Tuesday 25 August 2009

Doodle-ville

By Millie Ross

What started as a credit crunchy opportunity to utilise some unused space, has become a hidden gem for the creative meanderings of locals, workshops, exhibitions and packed out parties.






Found (with a little searching), down a drive way off the quaint village high street of Battersea, the semi-decrepit industrial building which the Doodle Bar calls home was scheduled for demolition when Jules Cocke and illustrator Serge Seidlitz,, of neighbouring film and animation studio, Squint/Opera, had the bright idea.

So Doodle Bar was born, they white washed the walls and threw in some vintage couches and an espresso machine and hey presto, you got yourself a pop-up bar.

The interior was built through bartering and sourcing furniture from the giveaway website Freecycle, making Doodle Bar a low-cost, high-concept space, intent on spurring creativity in the community.

Since they opened in early June word has spread, with a little help from blogdom, Facebook and Twitter, and a lot of talk, plus the neighbouring businesses which include Vivienne Westwood’s studio, Norman Foster Architects and Alsop architects, dropping by regularly haven’t hurt.

“There’s been a wild amount of interest” Says Jules happily.

Not only a bar and café, Doodle Bar is a haven for scribblers. The walls, chairs, tables and even waiters were all blank canvasses, they walls, tables, chairs, even the VW and the ping pong table outside are now pretty well covered in scribbles, doodles, even some poetry and the odd slander.

"The waiters wear white jeans and shirts. You can doodle anywhere you want on their clothes. It's up to the waiters where they draw the line."

Not surprisingly the landlord loves what they’ve done and they now have plans to make it into a creative hub, a place for educational workshops and events, exhibitions and gigs. By November they’ll be up and running with a bar license and café.

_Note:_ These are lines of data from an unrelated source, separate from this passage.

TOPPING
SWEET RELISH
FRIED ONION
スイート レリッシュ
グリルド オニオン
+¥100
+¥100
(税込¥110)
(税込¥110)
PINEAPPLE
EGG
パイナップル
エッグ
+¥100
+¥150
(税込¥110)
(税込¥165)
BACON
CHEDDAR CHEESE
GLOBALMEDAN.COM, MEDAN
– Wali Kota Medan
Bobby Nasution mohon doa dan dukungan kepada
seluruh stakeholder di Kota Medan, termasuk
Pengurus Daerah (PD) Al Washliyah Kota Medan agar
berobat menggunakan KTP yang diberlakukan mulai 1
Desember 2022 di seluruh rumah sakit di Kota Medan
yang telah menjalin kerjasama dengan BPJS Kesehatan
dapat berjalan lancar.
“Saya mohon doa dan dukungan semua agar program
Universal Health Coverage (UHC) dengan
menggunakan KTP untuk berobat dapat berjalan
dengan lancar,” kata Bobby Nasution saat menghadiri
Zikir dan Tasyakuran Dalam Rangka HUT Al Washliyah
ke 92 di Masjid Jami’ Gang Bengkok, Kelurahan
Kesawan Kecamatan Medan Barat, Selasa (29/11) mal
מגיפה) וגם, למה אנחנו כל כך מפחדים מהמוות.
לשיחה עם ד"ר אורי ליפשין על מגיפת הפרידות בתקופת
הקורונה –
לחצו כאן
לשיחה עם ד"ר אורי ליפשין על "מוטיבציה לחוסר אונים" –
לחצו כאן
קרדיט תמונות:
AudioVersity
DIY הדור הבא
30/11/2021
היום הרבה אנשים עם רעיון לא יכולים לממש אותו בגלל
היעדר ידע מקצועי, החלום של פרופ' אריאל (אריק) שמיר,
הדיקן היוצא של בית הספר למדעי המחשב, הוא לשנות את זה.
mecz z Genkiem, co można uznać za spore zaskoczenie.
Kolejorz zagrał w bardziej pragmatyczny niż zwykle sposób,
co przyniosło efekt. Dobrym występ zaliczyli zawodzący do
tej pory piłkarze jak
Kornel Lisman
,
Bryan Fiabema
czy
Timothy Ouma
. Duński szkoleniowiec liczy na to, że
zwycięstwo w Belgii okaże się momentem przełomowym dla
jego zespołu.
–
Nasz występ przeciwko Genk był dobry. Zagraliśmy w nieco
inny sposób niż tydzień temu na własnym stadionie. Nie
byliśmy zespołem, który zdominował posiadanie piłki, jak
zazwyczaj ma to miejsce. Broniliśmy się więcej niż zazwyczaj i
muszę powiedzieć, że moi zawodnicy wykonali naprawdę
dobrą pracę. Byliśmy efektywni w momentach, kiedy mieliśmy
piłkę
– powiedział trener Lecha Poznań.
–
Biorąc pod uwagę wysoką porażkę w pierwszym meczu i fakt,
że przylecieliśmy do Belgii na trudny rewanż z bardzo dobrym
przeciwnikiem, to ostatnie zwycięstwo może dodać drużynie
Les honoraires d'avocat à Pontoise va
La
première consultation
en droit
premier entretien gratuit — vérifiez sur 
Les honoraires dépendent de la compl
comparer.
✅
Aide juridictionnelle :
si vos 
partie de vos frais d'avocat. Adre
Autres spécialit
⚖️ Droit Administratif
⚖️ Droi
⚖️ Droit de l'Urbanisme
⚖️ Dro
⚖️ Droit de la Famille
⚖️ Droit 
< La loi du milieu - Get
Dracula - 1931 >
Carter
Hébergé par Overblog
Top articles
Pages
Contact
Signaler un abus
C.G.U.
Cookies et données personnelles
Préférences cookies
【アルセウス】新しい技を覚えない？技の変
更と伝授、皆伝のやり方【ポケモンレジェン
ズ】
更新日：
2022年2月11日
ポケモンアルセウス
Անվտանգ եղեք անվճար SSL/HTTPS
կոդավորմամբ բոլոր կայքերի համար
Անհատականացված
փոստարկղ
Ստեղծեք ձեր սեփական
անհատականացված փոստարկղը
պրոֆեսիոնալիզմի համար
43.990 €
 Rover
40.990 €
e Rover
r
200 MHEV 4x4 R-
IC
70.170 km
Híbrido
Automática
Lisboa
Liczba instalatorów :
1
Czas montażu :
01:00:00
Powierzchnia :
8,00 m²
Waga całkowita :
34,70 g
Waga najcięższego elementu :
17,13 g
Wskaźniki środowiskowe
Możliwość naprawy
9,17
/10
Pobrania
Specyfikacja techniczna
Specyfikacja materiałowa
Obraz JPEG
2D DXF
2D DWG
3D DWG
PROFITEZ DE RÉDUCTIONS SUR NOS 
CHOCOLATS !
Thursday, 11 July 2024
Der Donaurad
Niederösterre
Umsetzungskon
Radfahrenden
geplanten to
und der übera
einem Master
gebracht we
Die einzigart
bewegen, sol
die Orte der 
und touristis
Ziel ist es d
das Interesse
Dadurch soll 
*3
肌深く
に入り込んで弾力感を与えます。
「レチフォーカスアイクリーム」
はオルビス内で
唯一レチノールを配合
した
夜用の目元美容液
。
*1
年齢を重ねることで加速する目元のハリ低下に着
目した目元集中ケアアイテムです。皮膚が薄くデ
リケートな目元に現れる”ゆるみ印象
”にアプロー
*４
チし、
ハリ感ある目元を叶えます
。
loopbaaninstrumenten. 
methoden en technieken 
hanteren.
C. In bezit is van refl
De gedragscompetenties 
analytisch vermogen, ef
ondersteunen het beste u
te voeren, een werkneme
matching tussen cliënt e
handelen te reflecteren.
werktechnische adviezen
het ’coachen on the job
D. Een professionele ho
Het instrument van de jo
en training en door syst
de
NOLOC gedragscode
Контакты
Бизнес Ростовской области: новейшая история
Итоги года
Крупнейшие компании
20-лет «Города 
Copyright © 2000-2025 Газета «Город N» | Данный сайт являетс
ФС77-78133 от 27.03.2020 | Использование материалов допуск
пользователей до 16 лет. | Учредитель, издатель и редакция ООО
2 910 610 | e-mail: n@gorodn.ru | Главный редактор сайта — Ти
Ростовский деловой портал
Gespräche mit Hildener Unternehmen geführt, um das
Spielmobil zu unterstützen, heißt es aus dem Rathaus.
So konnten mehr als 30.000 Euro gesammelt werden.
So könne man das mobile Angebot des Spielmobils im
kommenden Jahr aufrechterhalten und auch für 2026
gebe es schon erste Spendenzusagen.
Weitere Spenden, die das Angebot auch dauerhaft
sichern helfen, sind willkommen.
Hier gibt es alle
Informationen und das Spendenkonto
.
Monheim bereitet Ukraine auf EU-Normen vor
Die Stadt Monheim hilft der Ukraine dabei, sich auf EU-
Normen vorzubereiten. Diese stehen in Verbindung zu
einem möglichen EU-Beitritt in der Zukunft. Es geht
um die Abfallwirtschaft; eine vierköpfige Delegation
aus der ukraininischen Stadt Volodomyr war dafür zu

The theme of doodle began with Doodle earth, a collaborative drawing architecture project organised with onedotzero. Doodle Earth toured with onedotzero’s film festival to cites and invited the public to come and collaborate on illustrated city installations, where the style of drawing would mirror the architecture and organic growth of the city. The more doodles that a city uploads the bigger the map gets, their Buenos Aries Doodle site had 50,000 people take part, making it one huge psycho-geographical map.

“It was hugely popular, an ice breaker amongst people,” Says Jules, “It was a meeting point which became about the atmosphere while creating rather than the actual product.”

Yes Doodle Bar and Doodle Earth are very much a nice physical reflection of a common thread running through current creative circles – collaboration, a meeting place and an interactive and constantly evolving work of art. Get down there before the walls fill up.

The DoodleBar, Ransomes Dock, 33 Parkgate Rd, Battersea, London; thedoodlebar.com; Café: 9am-6pm. Bar: check calendar.